UNDERSTANDING YOUR ANNUITY AND LIQUIDITY OPTIONS

What is an Annuity Contract? 

An annuity is a contract between you and an insurance company, under which you make a lump-sum payment or series of 
payments to fund the annuity.  In return, the insurer agrees to make periodic payments to you beginning immediately or at some 
future date.  Depending on the policy of the insurance company, when you reach a specific age you may have to begin making 
withdrawals. Annuities typically offer tax-deferred growth of earnings and may include a death benefit that will pay your 
beneficiary a guaranteed minimum amount. This document will help you better understand annuity contracts, including their 
various types, features and associated costs.  In this document the description of the taxable features of annuities and of the
federal tax penalty relate to non-qualified annuities.  A withdrawal or surrender from a qualified annuity is taxed differently, as 
the entire distribution amount will be subject to ordinary income taxes.  This document also describes the compensation that your 
Baird Financial Advisor and Baird receive as a result of your investment in an annuity.   

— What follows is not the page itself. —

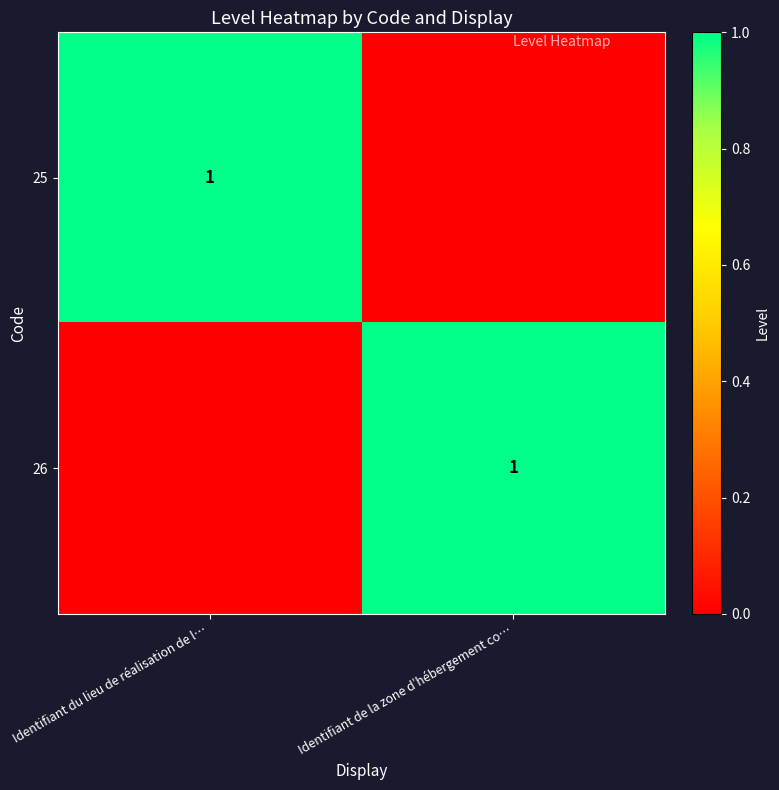

At which category is the sum across all series the highest?

Identifiant du lieu de réalisation de l…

Annuities are one of the most popular investment products available today, but can be difficult to understand.  One reason 
annuities are attractive is that they can help build more value over time.  By providing potential growth that is tax deferred, an 
annuity’s investment earnings can accumulate and compound untouched by federal, state, or local income taxes until you begin 
making withdrawals.  However, before you buy an annuity, it is important to understand the risks, charges and expenses 
associated with the investment in addition to reviewing your financial situation, goals, risk tolerance, time horizon, diversification 
needs and liquidity requirements.  Baird wants to make sure that you have considered other investment options such as mutual 
funds, life insurance and other types of securities before purchasing an annuity. 
Many features of annuities make them attractive to those who seek investments that supplement retirement benefits and to 
retirees who want greater control over their income and the flexibility to continue to defer taxes on investment earnings.  

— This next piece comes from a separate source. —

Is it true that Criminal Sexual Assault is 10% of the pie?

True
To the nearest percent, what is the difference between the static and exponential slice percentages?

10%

Annuities are designed to be long-term investments that help meet retirement and other long-term goals.  Annuities are not 
suitable for meeting short-term goals because substantial taxes and insurance company charges may apply if you withdraw your 
money early.   Investing in pre-tax investment options such as IRAs and employer sponsored 401(k) plans, also may provide you 
with tax-deferred growth and other tax advantages.  For most investors, it will be advantageous to make the maximum allowable 
contributions to IRAs and 401(k) plans before investing in an annuity.  Also, annuities may be qualified or non-qualified.  A 
qualified annuity is funded with pre-tax dollars.  An annuity that is funded with pre-tax dollars means that the contribution may 
lower your current taxable income, but the entire distribution amount taken from a qualified annuity will be subject to ordinary 
income taxes.  A non-qualified annuity is funded with after-tax dollars.  A distribution from a non-qualified annuity will be taxed 
only on the portion that comes from earnings of the annuity, not on the entire distribution.